From Infrastructure as Code to Software as Specs
2026-02-23
If you've spent time with Terraform or CloudFormation, you already know the pattern: stop hand-crafting servers, define desired state, let the tool handle the rest. Code, not config files. Infrastructure as cattle. This post argues the same shift is coming for software itself — and that the specs you write today are the thing worth protecting.
Terraform Didn't Version Control the VMs
The insight behind infrastructure-as-code wasn't about tooling. It was about what's worth preserving. When provisioning becomes cheap and repeatable, you stop treating the running instance as precious. You throw it away and regenerate it.
Code generation from specs is getting cheap in the same way. I've watched AI agents produce working implementations from a well-maintained set of rules and skills, reliably enough that I've started questioning something I'd never questioned before: why do I treat the code as the thing worth protecting?
What We Actually Care About
If the implementation is regenerable, the things worth protecting are:
- Specifications and requirements — what the thing is supposed to do
- Contracts and interfaces — how components talk to each other
- Tests — the definition of correct
The implementation becomes an artefact of the build, not a thing you maintain.
What Changes When You Think This Way
Code reviews shift from nitpicking implementation to evaluating whether the spec is right. Governance and compliance operate at the specification level — closer to where decisions actually get made.

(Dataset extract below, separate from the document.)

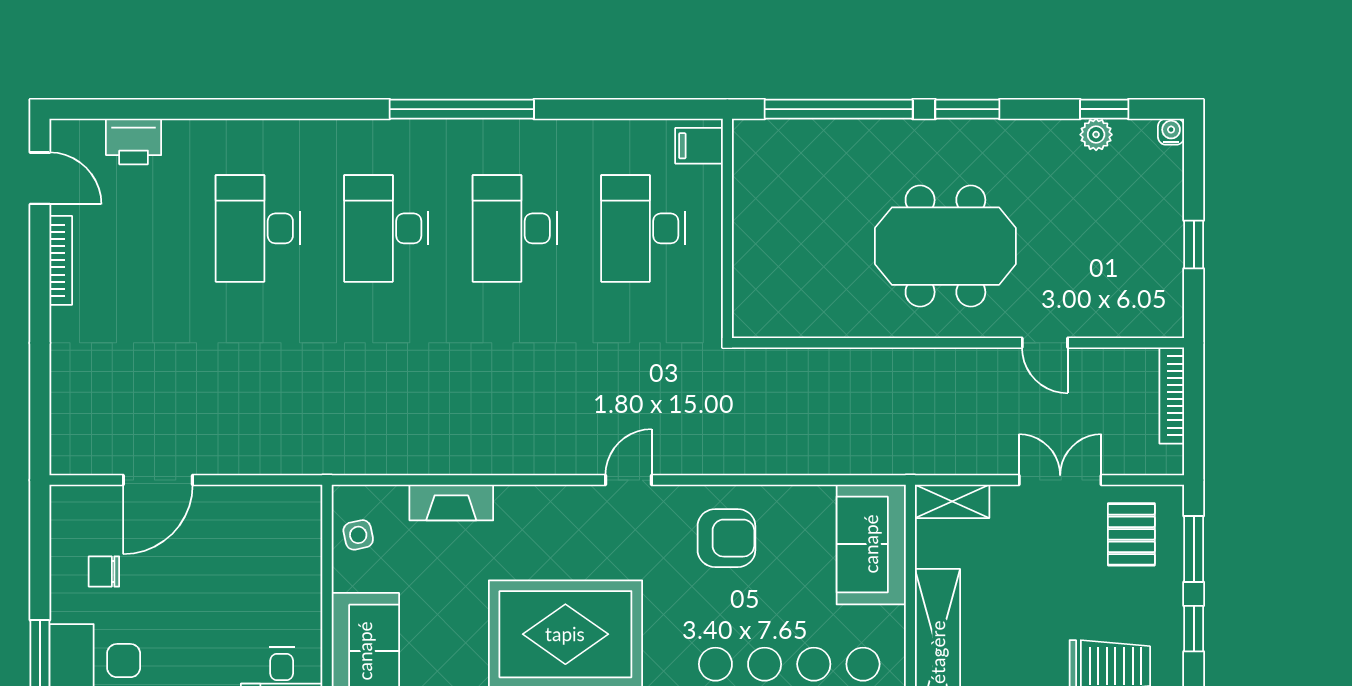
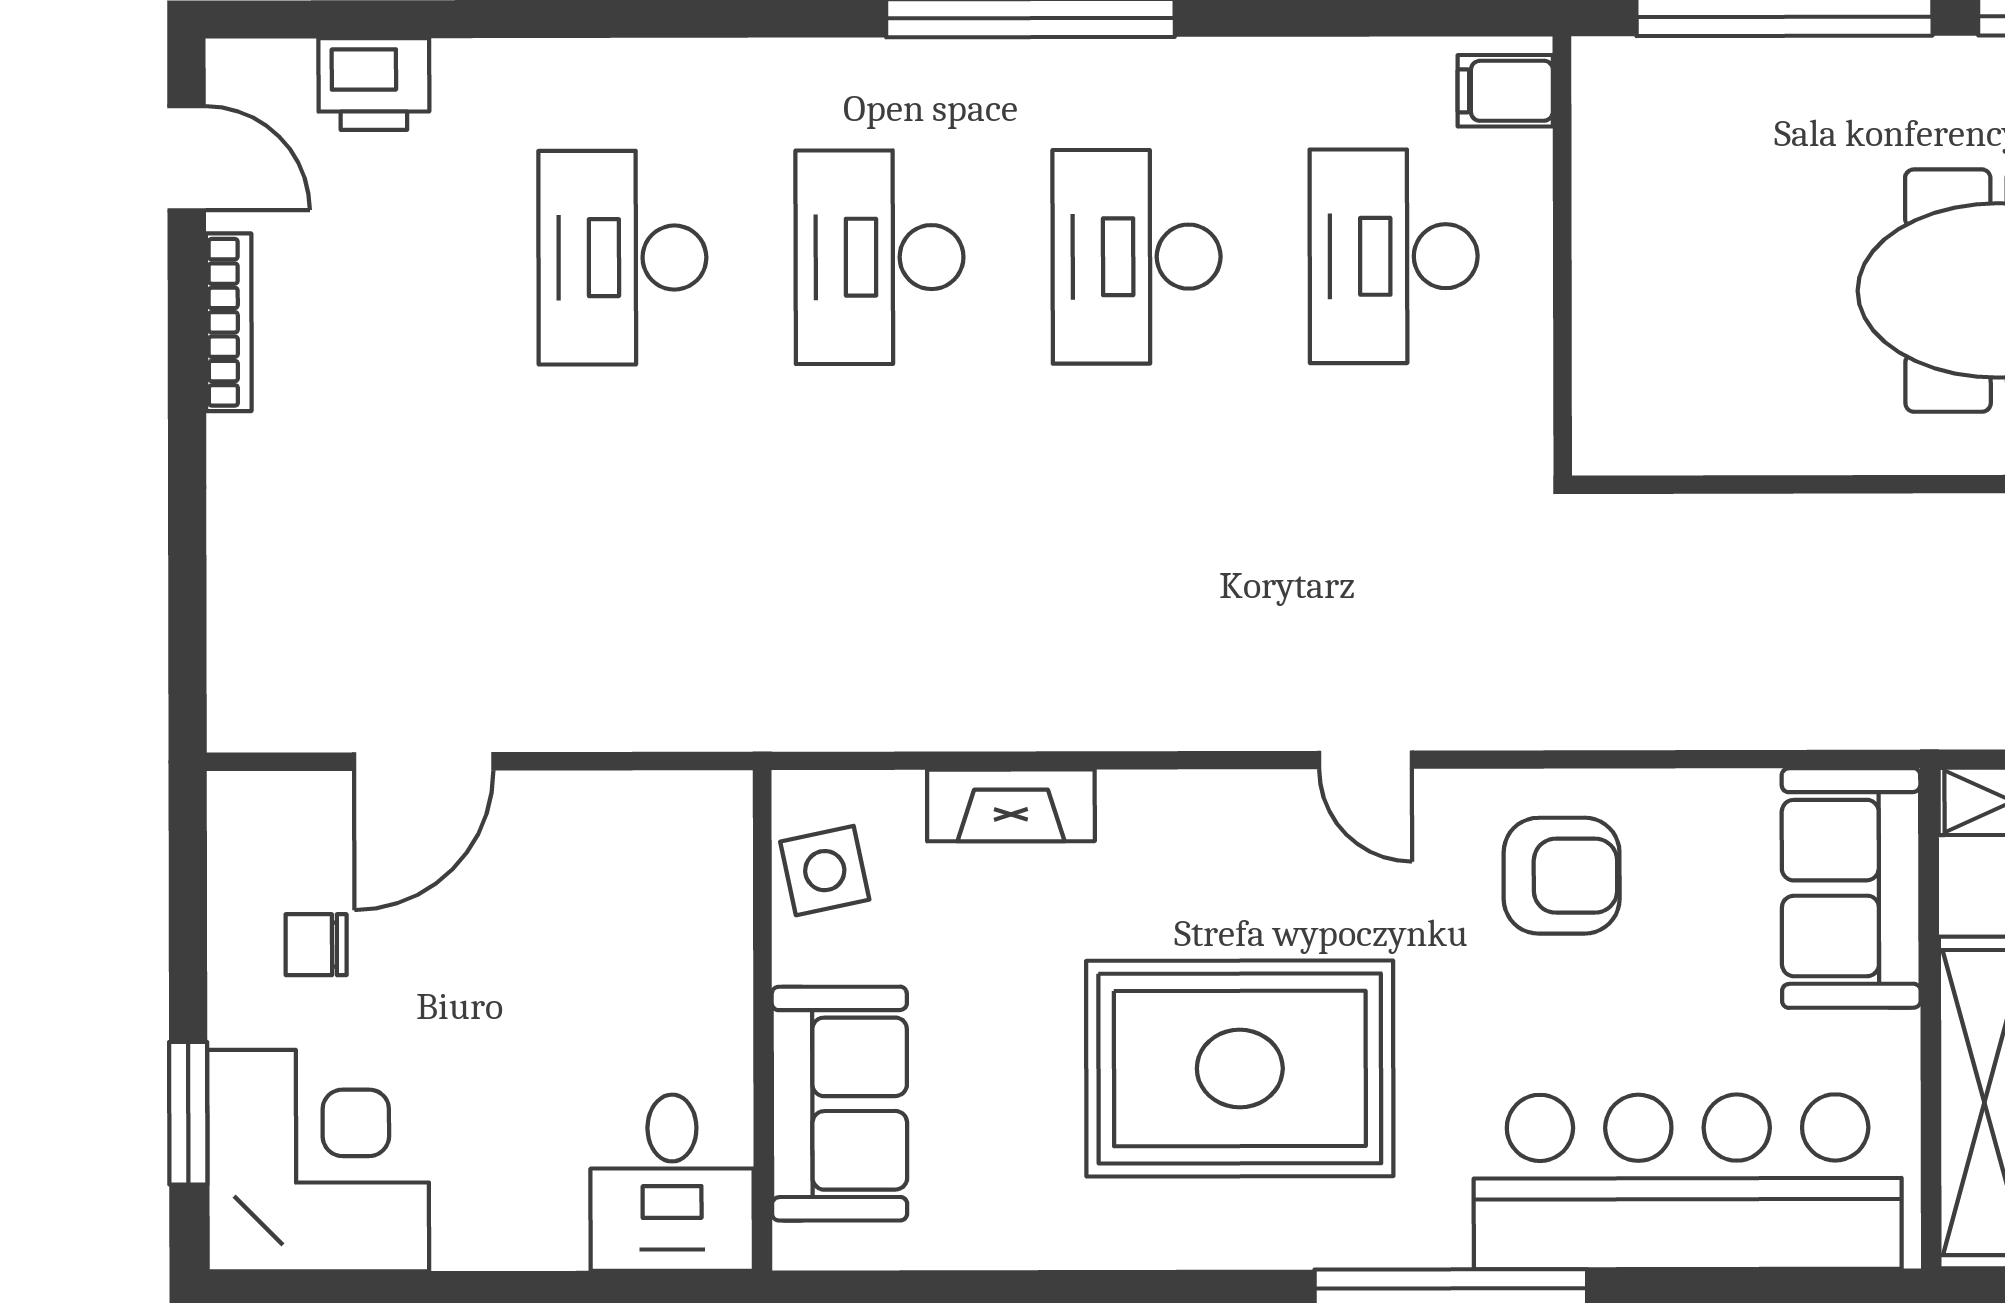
door: (629, 480) -> (1365, 760), swing flipped
side table: (358, 535) -> (825, 871), width x1.37, depth x1.37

You still commit the generated code — it's versioned, reviewed, and deployed just like any other codebase. But the mindset shifts: the code becomes a build artefact you can regenerate, not the primary thing you protect. When something needs to change, you update the spec and regenerate rather than patching the implementation directly.
Technical debt stops accumulating. That rushed feature built with shortcuts? Regenerate it with proper patterns. The cruft that builds up over years of patches simply disappears when you regenerate from a clean spec.
Software evolves without manual refactoring. As new patterns and practices emerge, you re-run generation and pick them up. The implementation adapts; the spec stays stable.
Compliance becomes reactive rather than painful. New regulation comes down, you update the spec, regenerate. No auditing hundreds of files, no scrambling to patch — the implementation just conforms to whatever rules flow from above.
I'll admit I found this slightly unsettling at first. A lot of my identity as an engineer is tied up in how I write things, not just what they do.
Where the Line Between Spec and Code Blurs
We've already seen this pattern succeed with infrastructure. As AI capabilities improve, the distinction between specification and implementation keeps narrowing. Entire codebases could be regenerated with better patterns, newer languages, or optimised approaches simply by re-running generation against stable specifications. The spec and the running software start to feel like the same thing expressed at different levels of detail.
Where We Will See This Working First
This transformation won't happen overnight or uniformly across all software. We'll see it first in specific contexts where the benefits are clearest and the risks most manageable:
- Small discrete tools — focused utilities with narrow scope and clear success criteria
- Scripts and CLIs — the glue code that large orgs quietly depend on, often owned by one person
- Small library packages — well-defined contracts, easy to validate
- Enterprise data products — established patterns, lots of existing validation
These all share the same property: you can write a spec that fully describes the behaviour, and you can tell when the output is wrong. As the approach proves itself in these domains, it will gradually expand to larger and more complex systems.
The Spec Is the Asset
Infrastructure engineers have learned to stop treating servers like pets. The next logical step is to stop maintaining code in the same way and start prioritising the specifications that truly matter.